Um homem de 28 anos foi preso em Cananéia, no litoral de São Paulo, na última quarta-feira, após exercer ilegalmente a medicina em uma Unidade Básica de Saúde na cidade.

Wellington Augusto Mazini Silva foi descoberto após dizer a uma paciente que havia visto a vesícula dela durante um ultrassom. A mulher, no entanto, não possui o órgão. As informações constam no boletim de ocorrência, obtido pelo UOL.

Após ser denunciado, PMs foram ao local e constataram que o homem utilizava o registro médico de um profissional legítimo. Questionado, ele insistiu que era médico, mas não apresentou nenhum documento oficial que comprovasse a alegação. O nome dele também não aparece na consulta do Cremesp (Conselho Regional de Medicina de São Paulo).

Na delegacia, Wellington apresentou outro número de registro no Cremesp. Numeração pertence a um segundo médico.

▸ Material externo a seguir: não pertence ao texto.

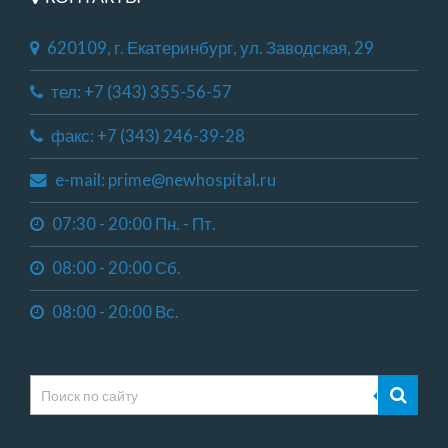
620109, г. Екатеринбург, ул. Заводская, 29
тел: +7 (343) 355-56-57
факс: +7 (343) 246-39-28
e-mail: prime@newhospital.ru
07:30 - 20:00 Пн. - Пт.
08:00 - 20:00 Сб.
08:00 - 20:00 Вс.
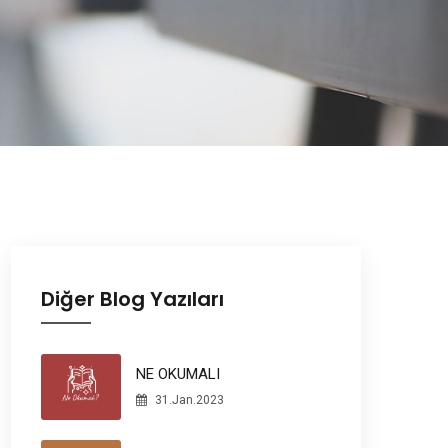
Diğer Blog Yazıları
NE OKUMALI
31.Jan.2023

Policiais encontraram na mochila do homem um carimbo em nome de mais um médico legítimo. Ele disse que receberia R$ 2 mil pelos atendimentos feitos no dia da prisão, segundo o boletim de ocorrência.

Caso foi registrado na delegacia como: exercício ilegal da medicina, falsidade ideológica, estelionato e perigo para a vida ou saúde de outrem.

Estudante de medicina

Nas redes sociais, ele se apresentava como estudante de medicina na Uninove (Universidade Nove de Julho), instituição privada. A reportagem também tenta contato com a universidade.

Falso médico atuou apenas por um dia, de acordo com a Prefeitura de Cananéia. Ele utilizou equipamentos próprios.

Pacientes que foram atendidos por ele tiveram exames remarcados. “Garantimos, assim, a fidedignidade diagnóstica e a continuidade do atendimento com qualidade e segurança”, disse o município, em comunicado.